祖烟云其实本来就决定跟她一起去了,但还是被游轮聚餐搞得微微一愣——锺仪阙的旧同窗们的确优秀,而且昔日她班的同学都是自己考入初中的,相比於家世出身,许多人都是自己努力达到了如今的结果。

祖烟云在梅子绛这样的大家小姐面前都从不露怯,却总是会在这群努力而优秀的人面前变得沉默。

不过在韶城都待得住的祖烟云不至於因此退缩,她点点头:“好,我去,你别蹭我的手了,都是面粉。”

“是,阿瞻你别在厨房碍事了。”陈晨推开厨房的门,“出去的遛遛小昭节。”

达成目的的锺仪阙一般内心充满喜悦,所以当即也没生气,兴致勃勃地就要出去,陈晨又叫住了她:“等一下。”

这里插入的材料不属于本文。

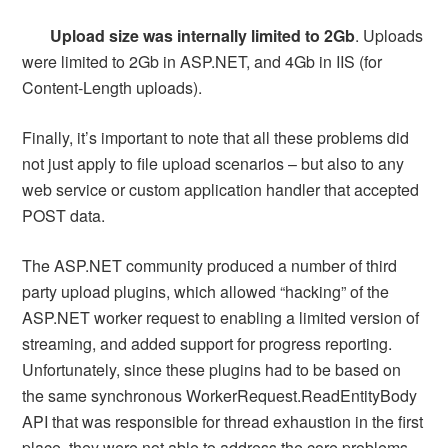
Upload size was internally limited to 2Gb
. Uploads
were limited to 2Gb in ASP.NET, and 4Gb in IIS (for
Content-Length uploads).
Finally, it’s important to note that all these problems did
not just apply to file upload scenarios – but also to any
web service or custom application handler that accepted
POST data.
The ASP.NET community produced a number of third
party upload plugins, which allowed “hacking” of the
ASP.NET worker request to enabling a limited version of
streaming, and added support for progress reporting.
Unfortunately, since these plugins had to be based on
the same synchronous WorkerRequest.ReadEntityBody
API that was responsible for thread exhaustion in the first
place, they were not able to address the core problems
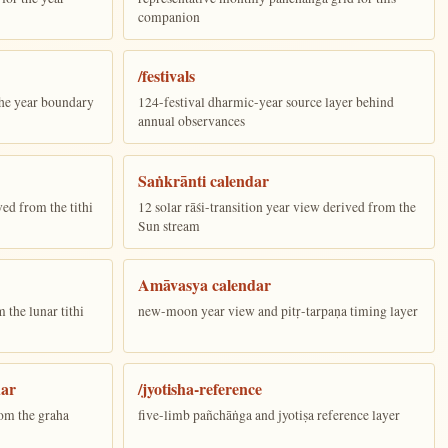
companion
/festivals
the year boundary
124-festival dharmic-year source layer behind
annual observances
Saṅkrānti calendar
ed from the tithi
12 solar rāśi-transition year view derived from the
Sun stream
Amāvasya calendar
the lunar tithi
new-moon year view and pitṛ-tarpaṇa timing layer
dar
/jyotisha-reference
om the graha
five-limb pañchāṅga and jyotiṣa reference layer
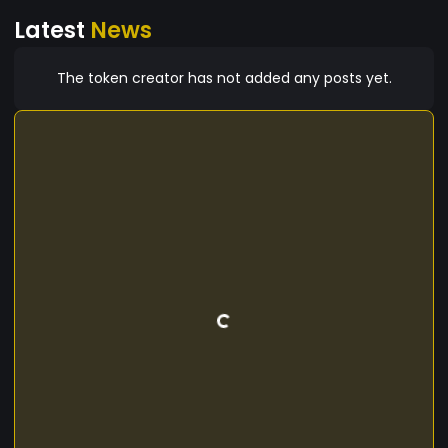
Latest
News
The token creator has not added any posts yet.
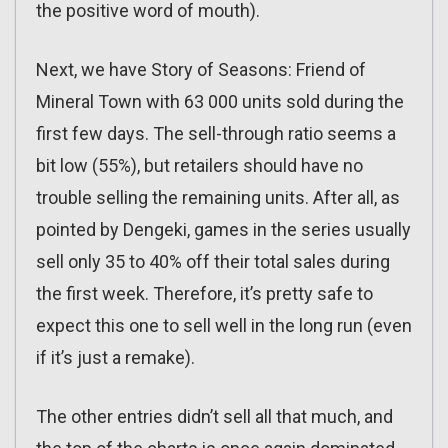
the positive word of mouth).
Next, we have Story of Seasons: Friend of
Mineral Town with 63 000 units sold during the
first few days. The sell-through ratio seems a
bit low (55%), but retailers should have no
trouble selling the remaining units. After all, as
pointed by Dengeki, games in the series usually
sell only 35 to 40% off their total sales during
the first week. Therefore, it’s pretty safe to
expect this one to sell well in the long run (even
if it’s just a remake).
The other entries didn’t sell all that much, and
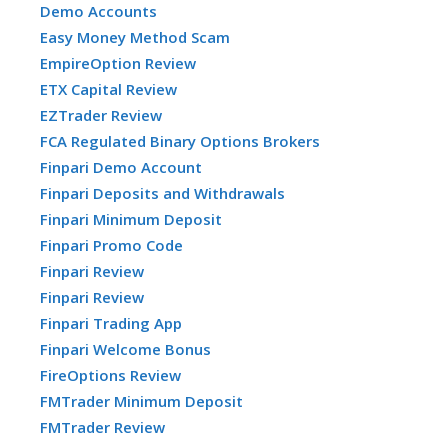
Demo Accounts
Easy Money Method Scam
EmpireOption Review
ETX Capital Review
EZTrader Review
FCA Regulated Binary Options Brokers
Finpari Demo Account
Finpari Deposits and Withdrawals
Finpari Minimum Deposit
Finpari Promo Code
Finpari Review
Finpari Review
Finpari Trading App
Finpari Welcome Bonus
FireOptions Review
FMTrader Minimum Deposit
FMTrader Review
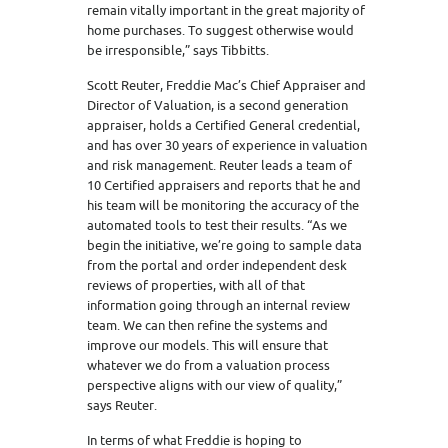
remain vitally important in the great majority of
home purchases. To suggest otherwise would
be irresponsible,” says Tibbitts.
Scott Reuter, Freddie Mac’s Chief Appraiser and
Director of Valuation, is a second generation
appraiser, holds a Certified General credential,
and has over 30 years of experience in valuation
and risk management. Reuter leads a team of
10 Certified appraisers and reports that he and
his team will be monitoring the accuracy of the
automated tools to test their results. “As we
begin the initiative, we’re going to sample data
from the portal and order independent desk
reviews of properties, with all of that
information going through an internal review
team. We can then refine the systems and
improve our models. This will ensure that
whatever we do from a valuation process
perspective aligns with our view of quality,”
says Reuter.
In terms of what Freddie is hoping to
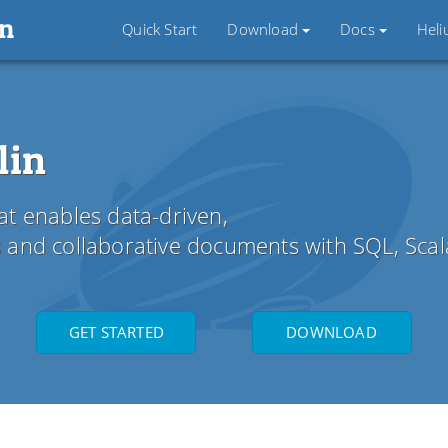
in
Quick Start
Download
Docs
Hel
lin
t enables data-driven,
cs and collaborative documents with SQL, Sca
GET STARTED
DOWNLOAD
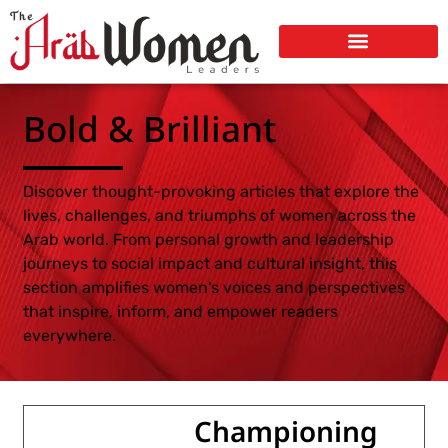
Bold & Brilliant
Discover thought-provoking articles that explore the
lives, challenges, and triumphs of women across the
Arab world. From personal growth and leadership
journeys to social impact and cultural insight, this
section amplifies women's voices and perspectives
that inspire, inform, and empower readers
everywhere.
Championing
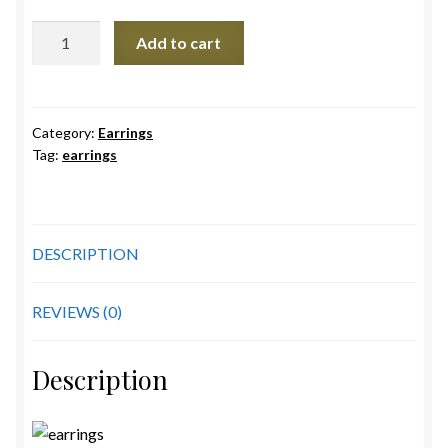
Red
Add to cart
Pagoda
earrings
quantity
Category:
Earrings
Tag:
earrings
DESCRIPTION
REVIEWS (0)
Description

陈晨拿过祖烟云用的剪刀:“隔壁小区有磨剪子抢菜刀的,你顺便去磨一下剪子。”

祖烟云瞬间脸就热了……是她刚才气得捡枣核磨坏的:“我,我一起去吧。”

“别去,外面冷死了。”陈晨说道,“我可不舍得你又生病了。”

“嗯,今天外面冷着呢,你感冒刚好,别冻着了。”锺仪阙把剪子裹起来放在包里,然后就兴致勃勃地带着小昭节出门了。

祖烟云正听着关门声发呆。陈晨不由感慨了一句:“我和她爸爸都喜欢摆烂,真不知道她怎么总是这么有精力。”

而且那种状态还具有很强的感染力,当年“狂奔计划”中,印艺的每个系都忍不住加入了开始一同狂奔。即便是更早的初高中时,她也鼓舞了麻木茫然的祖烟云。

“我最羡慕的就是阿瞻那种自省中的自信。”陈晨笑着说道,“你也该有那种自信,小祖。”

祖烟云一愣:“什么?”

“你为自己骄傲过吗?”陈晨问,“比如考上韶戏的时候,或者是《山泉》获奖的时候。”

“……没有。”当年考上韶戏时她相当兴奋,因为能够见到锺仪阙了。《山泉》爆火后她也没什么想法,只是夜深将入眠时想到戏剧与影视学的学生锺仪阙可能看了这部作品,才因这份自作多情的可能性兴奋到战栗。

其实很早之前,她所有的动力都是来自於锺仪阙了,她病态又不知疲惫地追逐着这点光亮跑了很久,甚至早已觉得这是正常的。

“那就不要总是看着阿瞻了。”陈晨说道,“回过头,看看你自己,看看你走过的路,看看你照亮过的人。”